A few years ago, I found myself sad and alone in Naples. Exactly why I was sad and alone is not the story here, but you should know the previous day I had waltzed into a hairdresser’s, and after much frenzied hand gesticulation, convinced the horrified staff to shave my head.
I was staying at the eccentric B&B Morelli 49, in the almost too posh for me Chiaia district. The owner Massimo spoke no English and I spoke almost no Italian. Unable to communicate with words, the 80’s memorabilia proudly decorating all of his rooms nevertheless meant we had the unspoken connection of childhoods awash with shoulder pads, fingerless gloves and Madonna. I had been filling my days visiting nearby Pompeii, Sorrento and Positano in an attempt to dodge the surprising May heat. But come early evening, I wandered Napoli’s streets searching for somewhere to eat.
Hunger ritually struck at 6pm, but back then I didn’t know Italian restaurants open late. So I’d sit on a park bench in the bayside Villa Communale, or on the steps of the Commune di Napoli in the Piazza Del Plebiscito. I’d watch Neapolitans going about their ritual evening walk, la passeggiata, and kids playing soccer while parents gossiped nearby. Most nights I’d make do with a take away arancini al ragu or a slice of pizza.
Ah, pizza. After five centuries of making it, Naples certainly knows what it’s doing. But delicious as it was, I craved something more.
Some people will tell you the way to discover fantastic food abroad is simply to follow the locals.
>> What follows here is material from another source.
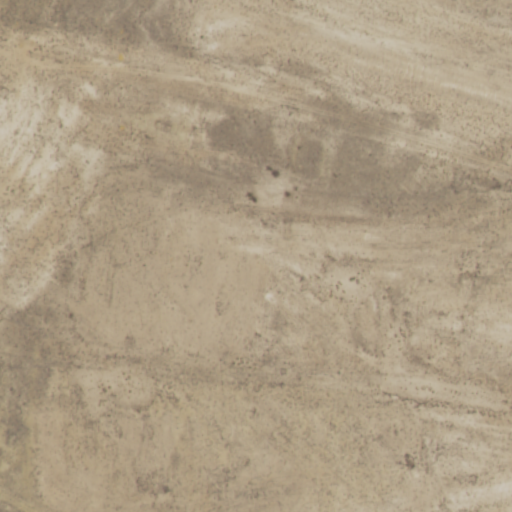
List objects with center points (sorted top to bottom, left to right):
road: (252, 118)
Of course, if you follow Londoners, you’re likely to end up with a box of fried chicken or a sandwich and a packet of crisps, so it’s not exactly foolproof. Being hours too early each night for such discoveries in Naples, the smell of Massimo’s freshly baked breakfast cakes convinced me to try him for ideas instead. The next day I cornered him in the kitchen and mimed munching on my fingers, asking “mun-gee-ah-ray?” He winced, then gave me the business card of Pizza Margherita, which was just a short walk away along Via Riviera di Chiaia. Massimo insisted it was better than the more famous Pizzeria Brandi (which ironically invented Margherita Pizza in 1889).
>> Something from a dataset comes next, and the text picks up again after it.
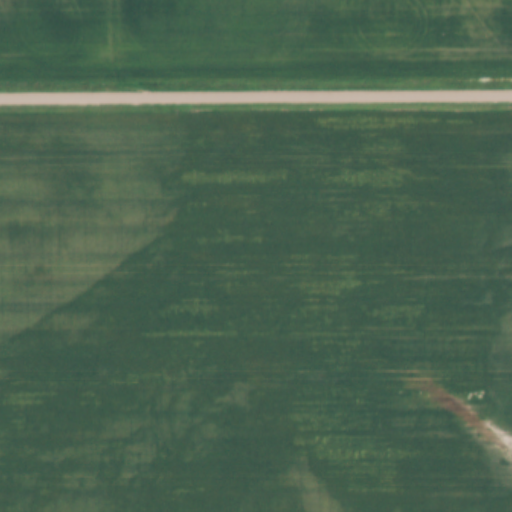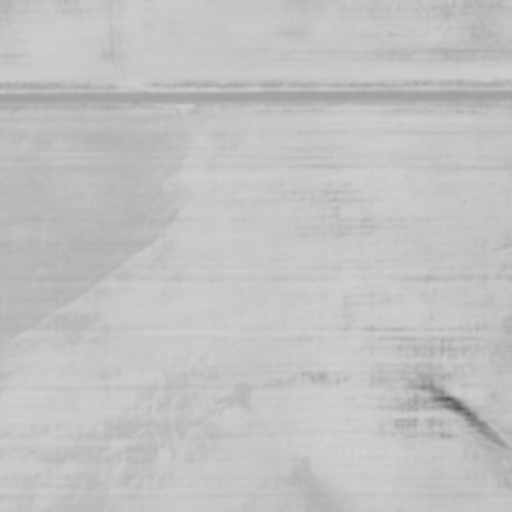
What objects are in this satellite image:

As you can tell, our hand gestures had reached quite an advanced level by then.
My haircut had resulted in two days of wide-eyed looks from men on the street, so I braced myself for a similar reception at Pizza Margherita. On a side note, I can now say with some authority that if you’re finding the male attention in southern Italy a bit too much – shave your head. The stares won’t go away completely, but they will shift from leering to incredulous, which for me was much less confronting. But bless his shiny Gucci loafers, as I took a seat at one of the outside tables at Pizza Margherita, my waiter Luca showed no visible signs of distress.
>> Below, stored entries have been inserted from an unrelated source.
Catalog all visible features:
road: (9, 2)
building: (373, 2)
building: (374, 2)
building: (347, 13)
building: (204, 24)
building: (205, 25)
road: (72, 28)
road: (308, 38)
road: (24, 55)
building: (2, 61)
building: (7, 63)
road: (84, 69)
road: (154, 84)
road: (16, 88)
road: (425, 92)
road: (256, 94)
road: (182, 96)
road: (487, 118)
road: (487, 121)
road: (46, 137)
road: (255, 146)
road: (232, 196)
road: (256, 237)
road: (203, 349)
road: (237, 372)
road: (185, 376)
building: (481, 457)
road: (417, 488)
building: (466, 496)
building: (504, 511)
I decided to choose my food by blindly whirling my finger at the menu and ordering whatever it landed on, because I wanted to be adventurous, but also because there were no English translations. After ordering my mystery wine and pasta, Luca tried to chat. When that stalled at the exchange of names, he resorted to the language of food. He brought me a plate of garlic dough-balls and a glass of bubbly Prosecco, then smiled when I pantomimed their deliciousness. But when my spaghattini di Gragnano al pomodoro e basilico came, I was disappointed to find that I’d ordered thick spaghetti with tomato sauce and cheese. Somehow I’d failed the daring eating in a foreign country test. Obviously my culinary blandness is so ingrained, not even foreign language can conquer it.
The night progressed, the Taurasi wine flowed, and it suddenly struck me as strange that Luca wasn’t dripping with sweat, running back and forth between tables in a black, three piece suit as he was. His brown, wavy hair had not the merest hint of the frizz-attack mine would have succumbed to, if I had any left. He stayed attentive and smiling, his gaze lingering, his hair perfectly bouffant. When the time came, Luca insisted he choose my dessert, eventually presenting it with a whispered “mi corazon”. The sponge cake, topped with tiny strawberries and blood red coulis, did indeed resemble a heart, but I wasn’t sure if he meant “this is my heart” or “I give you this from my heart”. Filtered through buckets of alcohol, the cheesiness of either translation didn’t register with me one bit. Neither did the fact that he’d just spoken Spanish.
To finish, Luca placed a large shot of southern Italy’s rocket-fuel Limoncello before me. Warning beeps suddenly blared. I thought it was my subconscious, but it may have just been the van across the road attempting to reverse park. So I gathered my few remaining brain cells and asked for il conto. After free bubbly, free nibbles, wine, Limoncello, a heart on a plate and undivided attention, I hurriedly left, albeit with a grin on my face and a very generous tip for Luca.